Continuing the narrative theme and structure of Pool of London (1950), Jon
Penington's near-forgotten The Heart Within is another crime melodrama set in
London docklands, apparently the favoured location for representations of
London's black community before it moved from the peripheries to the centre of
the capital at the end of the decade.
Like Pool of London, the film's intermixing of crime genre conventions, a
'colour problem' storyline and documentary-style location photography places it
closer to social realism than to the comparatively sensationalist 'social
problem' films - Sapphire (d. Basil Dearden, 1959) and Flame in the Streets (d.

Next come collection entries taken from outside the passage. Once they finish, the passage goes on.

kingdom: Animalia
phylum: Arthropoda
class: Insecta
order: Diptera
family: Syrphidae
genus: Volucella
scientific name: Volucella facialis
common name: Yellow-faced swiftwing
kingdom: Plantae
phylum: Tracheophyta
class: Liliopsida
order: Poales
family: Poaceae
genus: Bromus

Roy Ward Baker, 1961) - that followed the 1958 Notting Hill race riots.
The antagonistic relationship between the two compatriots, Victor Conway and
Joe Martell represents an unusual departure from the period's dominant image of
an undifferentiated West Indian community. Joe is a rogue in search of easy money;
Victor is a conscientious, hard-working man. Both, though, are
victims of white prejudice (vividly expressed in a policeman's words, "if I had
my way, I'd send the lot of them packin'"), which, in turn, justifies Victor's
belief that "a coloured man is guilty until he's proved innocent". It is,
however, thanks to the generous help and conscience of white men (Danny and his
grandfather) that Victor does manage to prove his innocence. Like Pool of
London's Johnny, Victor is essentially dependent on the good will of 'white
hands', in keeping with the paternalism of a Britain still shedding its Empire.
The crime theme, dockland settings, and warm rapport between foreign-born
fugitive and child prefigure J. Lee Thompson's Tiger Bay (1959). In The Heart
Within, paper-boy Danny (a 15-year-old David Hemmings) assists a West Indian
docker; in Tiger Bay, Hayley Mills' wastrel befriends a Polish seaman-murderer.
The Notting Hill riots took place during Tiger Bay's location shooting, which
may partly explain why, unlike in The Heart Within, black faces appear only
fleetingly. Television offered slightly better opportunities for black actors:
Earl Cameron, Pauline Henriques and Gloria Simpson had all appeared in the dramatised documentary A Man from the Sun (BBC, tx. 8/11/1956); Simpson and
Frank Singuineau were later the first black actress and actor to appear in a
soap opera.
The use of the 'Kings of the Caribbean' calypso band not only adds a
'colourful' tone to the grubby locations, but was also a sound commercial choice
given the popularity of such music at the time.